The code in run.py creates an input data reader for the model, uses these input data to run the model to calibrate quantization parameters for each tensor, and then produces quantized model. Last, it runs the quantized model. Of these step, the only part that is specific to the model is the input data reader, as each model requires different shapes of input data. All other code can be easily generalized for other models.

For historical reasons, the quantization API performs model optimization by default. It's highly recommended to turn off model optimization using parameter optimize_model=False. This way, it is easier for the quantization debugger to match tensors of the float32 model and its quantized model, facilitating the triaging of quantization loss.

Debugging

Quantization is not a loss-less process. Sometime it results in significant loss in accuracy.

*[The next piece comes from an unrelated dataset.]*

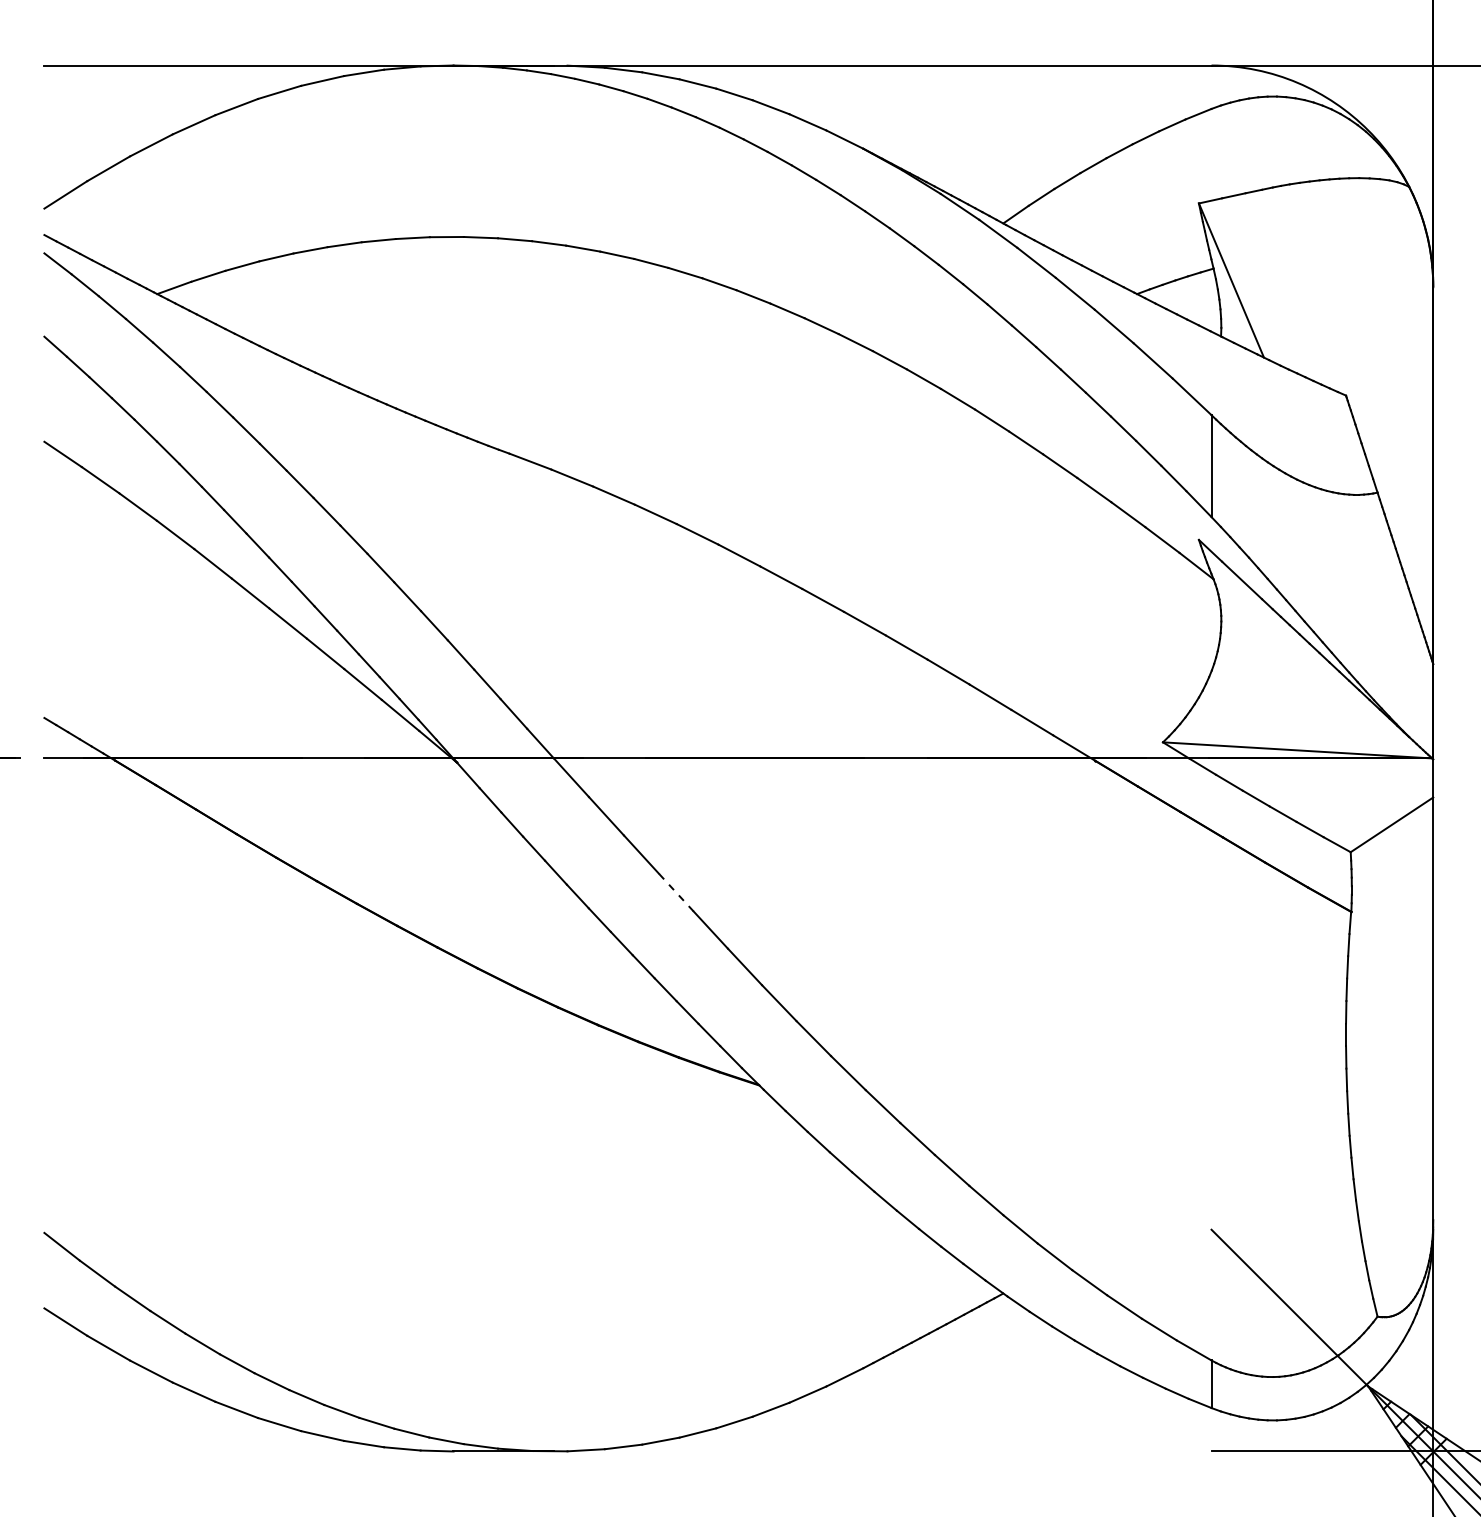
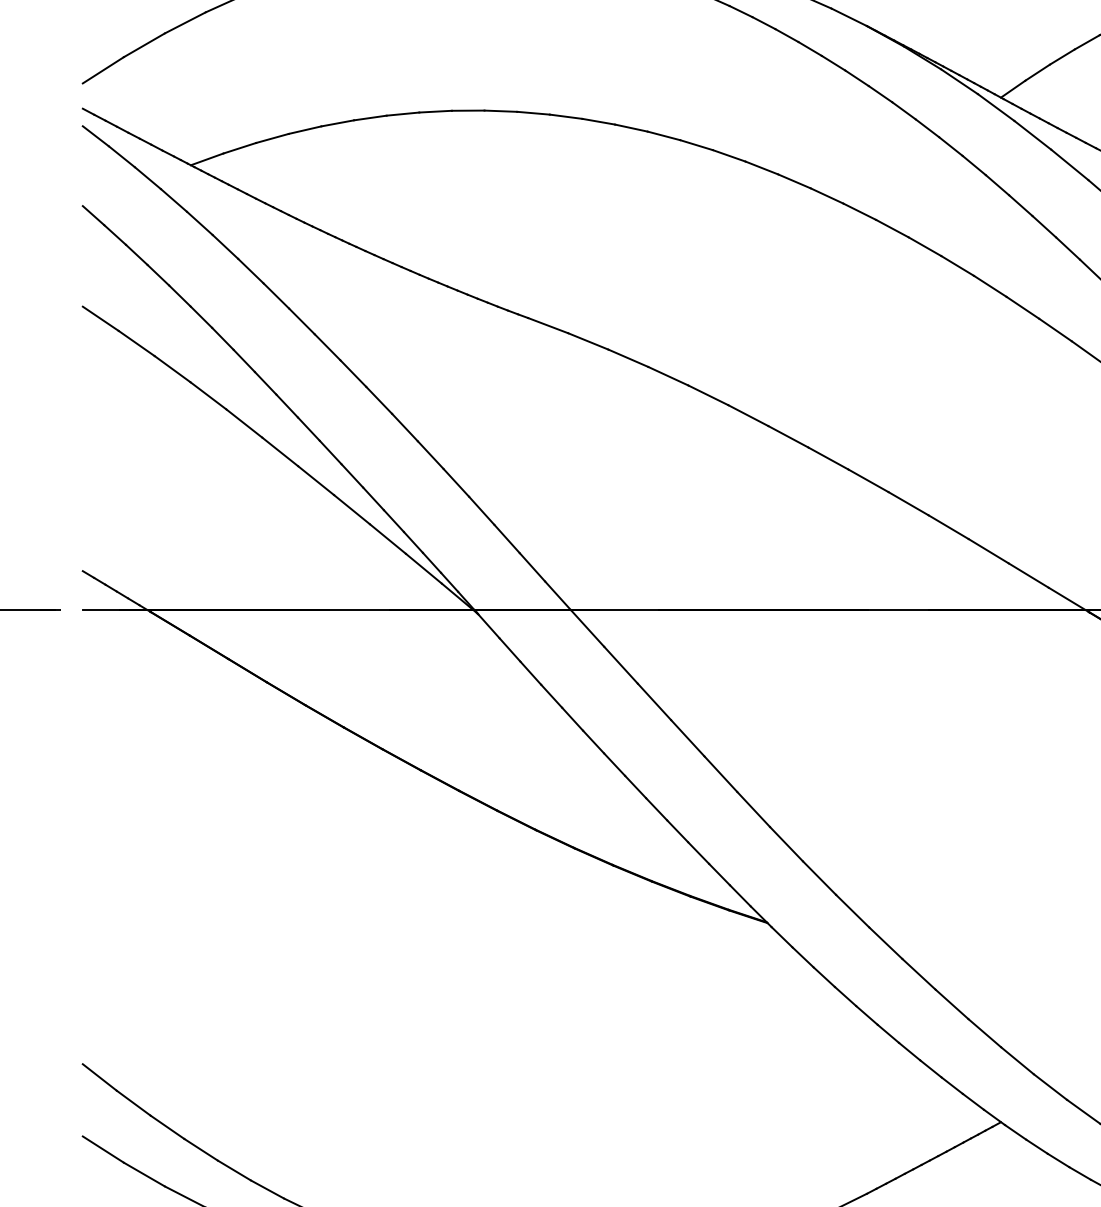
line: (676, 892) -> (688, 738), dashed -> solid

To help locate the source of these losses, our quantization debugging tool matches up weight tensors of the float32 model vs those of the quantized model. If a input data reader is provided, our debugger can also run both models with the same input and compare their corresponding tensors:

python run_qdq_debug.py --float_model mobilenetv2-7-infer.onnx --qdq_model mobilenetv2-7.quant.onnx --calibrate_dataset ./test_images/

If you have quantized a model with optimization turned on, and found the debugging tool can not match certain float32 model tensors with their quantized counterparts, you can try to run the pre-processor to produce the optimized model, then compare the optimized model with the quantized model.

For instance, you have a model abc_float32_model.onnx, and a quantized model abc_quantized.onnx. During quantization process, you had optimization turned on by default. You can run the following code to produce an optimized float32 model:

python -m onnxruntime.quantization.preprocess --input abc_float32_model.onnx --output abc_optimized.onnx --skip_symbolic_shape True

Then run the debugger comparing abc_optimized.onnx with abc_quantized.onnx.